● Task goal
Copy out the entire listing below exactly, but without its pictures.

● Supplied information
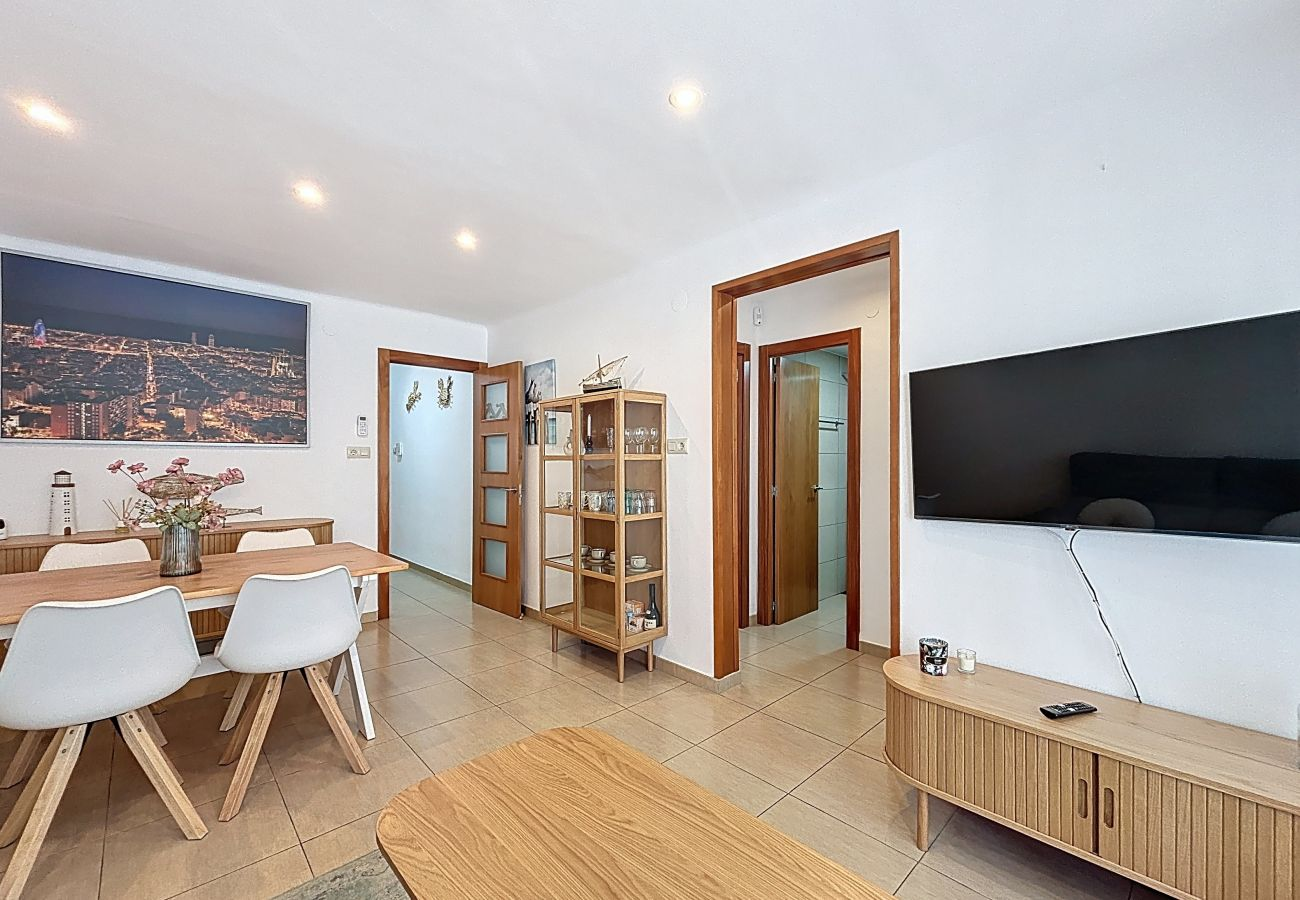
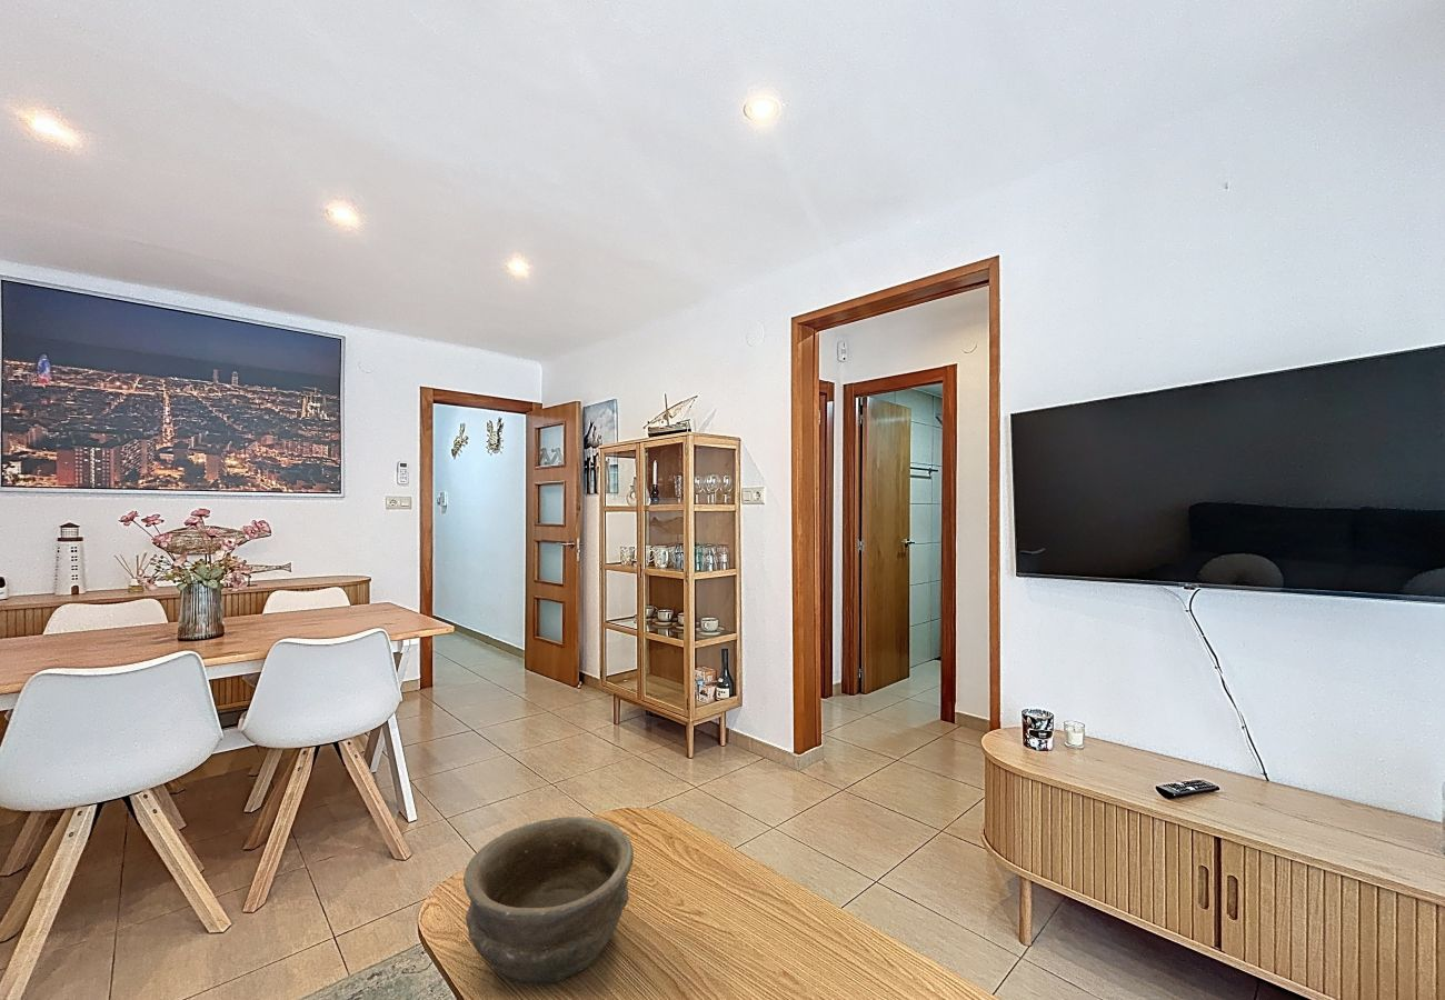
+ bowl [462,816,635,987]
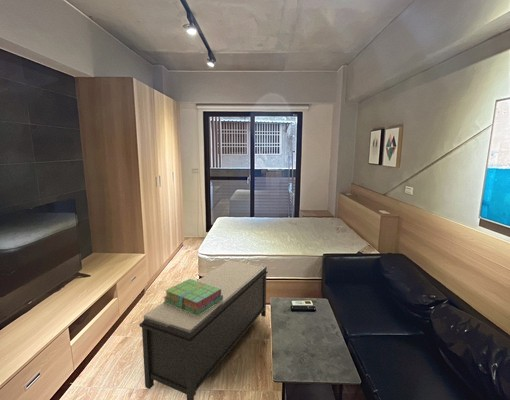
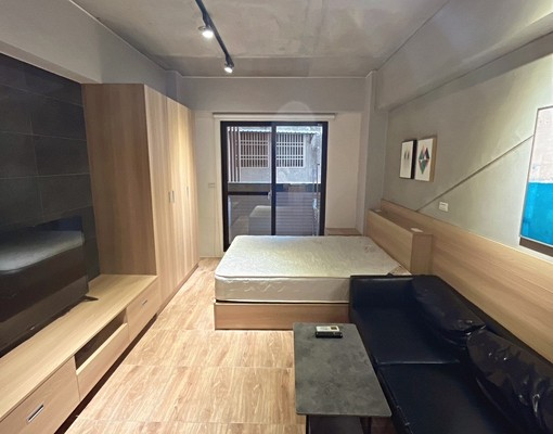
- bench [138,260,269,400]
- stack of books [162,278,223,316]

● Task result
+ bowl [462,816,635,987]
- bench [138,260,269,400]
- stack of books [162,278,223,316]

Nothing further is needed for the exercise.